_Document extract_.
--------------------------------
I’d recommend focusing on getting the TOSA import/export C++ API established and then create a dedicated tosa-flatbuffer-convert tool to go with it that you will use to write your tests (and can just serve as a “real” developer tool as well). Alternatively, you could start by just creating such a tool and having it work directly to serialize/deserialize. Then as a second step, extract the API from the tool. Either way gets you where you want to go. The tool-first approach has the benefit of you just writing some un-opinionated code/build support to get started without having to get the API factored perfectly in one step. That would give folks something to look at and might unblock progress.


Yeah I agree with @stellaraccident : the translation API does not bring much value, other than reducing the number of binaries we build and link in-tree.
But at the same time, if it does not fit the API, it isn’t that much overhead to add one binary to the build and it’ll be more ergonomic.
--------------------------------
_Data provided_.
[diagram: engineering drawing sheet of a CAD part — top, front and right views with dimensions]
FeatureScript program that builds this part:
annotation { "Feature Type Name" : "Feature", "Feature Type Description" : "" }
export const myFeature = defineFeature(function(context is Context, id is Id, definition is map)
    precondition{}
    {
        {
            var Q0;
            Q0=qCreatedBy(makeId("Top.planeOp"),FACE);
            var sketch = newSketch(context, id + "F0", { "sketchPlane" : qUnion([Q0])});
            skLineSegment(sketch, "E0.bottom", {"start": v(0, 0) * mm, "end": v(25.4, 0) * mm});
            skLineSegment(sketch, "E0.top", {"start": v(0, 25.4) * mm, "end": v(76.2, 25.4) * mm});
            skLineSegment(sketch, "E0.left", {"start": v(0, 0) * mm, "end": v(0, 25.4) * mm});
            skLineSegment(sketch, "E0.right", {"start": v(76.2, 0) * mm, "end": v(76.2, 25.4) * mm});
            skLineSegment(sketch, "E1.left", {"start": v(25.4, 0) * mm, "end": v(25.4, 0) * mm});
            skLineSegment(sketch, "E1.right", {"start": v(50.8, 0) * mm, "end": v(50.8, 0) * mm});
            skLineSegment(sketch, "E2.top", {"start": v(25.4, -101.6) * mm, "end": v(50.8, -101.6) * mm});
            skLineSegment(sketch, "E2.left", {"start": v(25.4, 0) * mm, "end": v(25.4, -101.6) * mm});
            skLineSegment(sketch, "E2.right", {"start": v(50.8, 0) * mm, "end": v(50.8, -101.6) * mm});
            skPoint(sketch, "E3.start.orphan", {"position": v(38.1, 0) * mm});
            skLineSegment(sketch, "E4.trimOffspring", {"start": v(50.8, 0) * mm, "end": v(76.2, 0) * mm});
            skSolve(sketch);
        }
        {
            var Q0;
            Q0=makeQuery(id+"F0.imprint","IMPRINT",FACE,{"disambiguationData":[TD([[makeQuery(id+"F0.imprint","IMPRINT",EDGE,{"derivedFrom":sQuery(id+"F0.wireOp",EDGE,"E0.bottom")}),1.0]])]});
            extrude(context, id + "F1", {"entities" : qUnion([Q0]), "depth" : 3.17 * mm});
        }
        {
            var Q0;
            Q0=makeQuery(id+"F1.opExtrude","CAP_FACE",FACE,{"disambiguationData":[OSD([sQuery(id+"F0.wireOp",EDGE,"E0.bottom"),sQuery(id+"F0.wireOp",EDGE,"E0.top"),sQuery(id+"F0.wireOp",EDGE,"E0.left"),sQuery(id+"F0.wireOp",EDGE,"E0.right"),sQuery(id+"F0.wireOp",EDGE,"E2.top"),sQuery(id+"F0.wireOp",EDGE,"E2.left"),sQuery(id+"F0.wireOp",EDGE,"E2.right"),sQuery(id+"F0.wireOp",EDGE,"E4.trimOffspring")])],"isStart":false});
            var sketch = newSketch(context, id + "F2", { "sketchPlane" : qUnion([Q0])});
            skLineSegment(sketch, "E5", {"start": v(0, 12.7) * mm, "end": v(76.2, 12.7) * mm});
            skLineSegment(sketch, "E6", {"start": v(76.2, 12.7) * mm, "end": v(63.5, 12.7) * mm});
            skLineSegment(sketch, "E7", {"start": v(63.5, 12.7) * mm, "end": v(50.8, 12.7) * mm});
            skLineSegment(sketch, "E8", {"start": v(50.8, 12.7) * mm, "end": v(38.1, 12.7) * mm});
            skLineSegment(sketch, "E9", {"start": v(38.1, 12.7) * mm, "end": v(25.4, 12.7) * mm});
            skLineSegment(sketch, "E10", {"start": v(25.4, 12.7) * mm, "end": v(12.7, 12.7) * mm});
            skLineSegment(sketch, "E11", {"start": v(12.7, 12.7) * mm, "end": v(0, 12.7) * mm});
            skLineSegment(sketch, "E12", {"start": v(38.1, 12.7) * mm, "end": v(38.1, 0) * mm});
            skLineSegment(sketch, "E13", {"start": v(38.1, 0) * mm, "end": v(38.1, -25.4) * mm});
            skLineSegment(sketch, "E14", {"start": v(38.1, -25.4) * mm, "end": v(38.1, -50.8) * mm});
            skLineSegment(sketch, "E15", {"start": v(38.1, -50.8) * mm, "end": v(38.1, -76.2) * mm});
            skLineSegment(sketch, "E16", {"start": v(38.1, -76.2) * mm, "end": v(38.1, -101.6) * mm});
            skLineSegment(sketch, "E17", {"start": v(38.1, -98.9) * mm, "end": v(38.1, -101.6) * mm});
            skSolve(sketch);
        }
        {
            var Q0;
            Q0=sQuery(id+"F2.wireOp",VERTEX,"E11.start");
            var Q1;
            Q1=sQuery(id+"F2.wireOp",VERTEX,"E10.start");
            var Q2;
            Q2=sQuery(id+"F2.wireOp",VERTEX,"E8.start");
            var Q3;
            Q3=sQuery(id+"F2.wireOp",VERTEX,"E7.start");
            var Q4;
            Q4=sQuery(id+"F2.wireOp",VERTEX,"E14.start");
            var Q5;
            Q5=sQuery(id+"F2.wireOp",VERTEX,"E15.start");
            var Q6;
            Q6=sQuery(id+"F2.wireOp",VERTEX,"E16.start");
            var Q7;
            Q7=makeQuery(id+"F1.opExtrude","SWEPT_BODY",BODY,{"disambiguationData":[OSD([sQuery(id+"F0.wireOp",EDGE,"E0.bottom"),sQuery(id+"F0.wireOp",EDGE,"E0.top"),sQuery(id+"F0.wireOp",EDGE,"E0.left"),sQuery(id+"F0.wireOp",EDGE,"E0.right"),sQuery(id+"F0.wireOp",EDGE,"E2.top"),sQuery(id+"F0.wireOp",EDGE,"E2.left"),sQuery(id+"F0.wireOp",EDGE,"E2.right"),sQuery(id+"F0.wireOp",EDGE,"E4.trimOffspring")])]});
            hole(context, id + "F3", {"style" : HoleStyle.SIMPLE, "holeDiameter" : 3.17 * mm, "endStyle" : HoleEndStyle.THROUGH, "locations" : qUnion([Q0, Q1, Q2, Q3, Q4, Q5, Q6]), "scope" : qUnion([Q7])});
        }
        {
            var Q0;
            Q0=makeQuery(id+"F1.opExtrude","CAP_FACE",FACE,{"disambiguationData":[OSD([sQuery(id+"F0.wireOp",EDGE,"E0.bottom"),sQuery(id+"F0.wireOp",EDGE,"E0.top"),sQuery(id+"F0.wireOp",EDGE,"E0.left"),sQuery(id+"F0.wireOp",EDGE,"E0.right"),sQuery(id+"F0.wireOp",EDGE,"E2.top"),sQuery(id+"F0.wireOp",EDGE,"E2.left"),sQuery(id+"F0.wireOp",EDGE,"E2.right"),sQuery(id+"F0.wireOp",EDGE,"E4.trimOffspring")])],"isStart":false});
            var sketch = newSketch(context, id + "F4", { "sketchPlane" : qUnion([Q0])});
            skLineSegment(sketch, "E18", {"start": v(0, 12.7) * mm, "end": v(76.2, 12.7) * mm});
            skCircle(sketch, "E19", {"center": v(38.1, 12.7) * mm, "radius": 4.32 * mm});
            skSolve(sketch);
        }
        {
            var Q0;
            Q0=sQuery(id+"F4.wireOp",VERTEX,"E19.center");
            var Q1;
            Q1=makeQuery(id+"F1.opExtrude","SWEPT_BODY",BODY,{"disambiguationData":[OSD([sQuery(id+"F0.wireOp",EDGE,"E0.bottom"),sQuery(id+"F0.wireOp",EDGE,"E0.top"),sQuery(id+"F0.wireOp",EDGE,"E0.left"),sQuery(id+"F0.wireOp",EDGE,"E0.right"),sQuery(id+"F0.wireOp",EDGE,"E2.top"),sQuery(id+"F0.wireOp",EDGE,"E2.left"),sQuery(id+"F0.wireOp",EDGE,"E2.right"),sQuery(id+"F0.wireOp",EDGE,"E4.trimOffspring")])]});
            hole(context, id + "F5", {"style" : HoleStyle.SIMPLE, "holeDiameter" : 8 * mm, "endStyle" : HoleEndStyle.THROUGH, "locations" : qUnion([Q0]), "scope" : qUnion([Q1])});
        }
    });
--------------------------------
_Your tasks_.
[1] Return the part of the TOSA discussion from "I’d recommend focusing" to "might unblock progress.", copied word for word.
[2] In the TOSA discussion, what is the one value the translation API is said to bring?

_Answers to the exercises_.
[1]
I’d recommend focusing on getting the TOSA import/export C++ API established and then create a dedicated tosa-flatbuffer-convert tool to go with it that you will use to write your tests (and can just serve as a “real” developer tool as well). Alternatively, you could start by just creating such a tool and having it work directly to serialize/deserialize. Then as a second step, extract the API from the tool. Either way gets you where you want to go. The tool-first approach has the benefit of you just writing some un-opinionated code/build support to get started without having to get the API factored perfectly in one step. That would give folks something to look at and might unblock progress.

[2] It reduces the number of binaries built and linked in-tree.